White House announces action to accelerate deployment of EVs and charging infrastructure

The Obama Administration has remained committed to taking responsible steps to combat climate change, increasing access to clean energy technologies and reduce US dependence on oil. As part of this programme, the Administration has now announced key steps forward to accelerate the utilisation of electric vehicles and the charging infrastructure needed to support them. The Administration states that this programme demonstrates a continued partnership between the Administration, states, localities, and the private sector to achieve shared goals.

In the past eight years the number of plug-in electric vehicle models available in the US has increased from one to more than 20 while battery costs have decreased by 70 percent and electric vehicle charging stations have increased from less than 500 in 2008 to more than 16,000 today – a 40 fold increase.

For the first time, the United State Department of Transportation (DOT) is establishing 48 national electric vehicle charging corridors on US highways, covering nearly 25,000 miles in 35 states. 28 states, utilities, vehicle manufactures, and change organisations are committing to accelerate the deployment of electric vehicle charging infrastructure on the DOT’s corridors and 24 state and local governments are committing to partner with the Administration and increase the procurement of electric vehicles in their fleets.

The United States Department of Energy (DOE) is conducting two studies to evaluate the optimal national electric vehicle charging deployment scenarios, including along DOT’s designated fueling corridors; and 

38 new businesses, non-profits, universities, and utilities are signing on to DOE’s Workplace Charging Challenge and committing to provide EV charging access for their workforce.

The announcements build on a record of progress from multiple programmes across the Administration that work to scale up EVs and fueling infrastructure, including at the Departments of Energy, Transportation, Defense, the Environmental Protection Agency and with the private sector. This summer, the Administration opened up $4.5 billion in loan guarantees to support the commercial-scale deployment of innovative electric vehicle charging facilities and in collaboration with the Administration, nearly 50 industry members signed on to the Guiding Principles to Promote Electric Vehicles and Charging Infrastructure. This effort launched the beginning of a collaboration between the government and industry to increase the deployment of EV charging infrastructure that has been carried forward in the latest announcement.

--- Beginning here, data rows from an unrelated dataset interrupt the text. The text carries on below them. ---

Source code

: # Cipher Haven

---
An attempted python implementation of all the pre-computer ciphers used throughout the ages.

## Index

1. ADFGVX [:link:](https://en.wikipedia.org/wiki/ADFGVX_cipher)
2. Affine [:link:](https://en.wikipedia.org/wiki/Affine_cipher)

To make it easier for drivers to identify and locate charging stations, states designated as “sign-ready” have been authorised to use signs developed by the Federal Highway Administration (FHWA) that identify electric vehicle charging stations and other alternative fuels along the highways similar to existing signage that alerts drivers to gas stations, food, and lodging. Drivers can expect either existing or planned charging stations within every 50 miles.

These initial and future corridors will serve as a basis for a national network of electric vehicle charging infrastructure to enable coast to coast zero emission mobility on US highways.

Early next year, DOE plans to publish two studies developed with national laboratories and with input from a range of stakeholders to support broad EV charging infrastructure deployment, including along DOT’s alternative fuel corridors.  The first is a national EV infrastructure analysis that identifies the optimal number of charging stations for different EV market penetration scenarios. The second will provide best practices for EV fast charging installation, including system specifications as well as siting, power availability, and capital and maintenance cost considerations.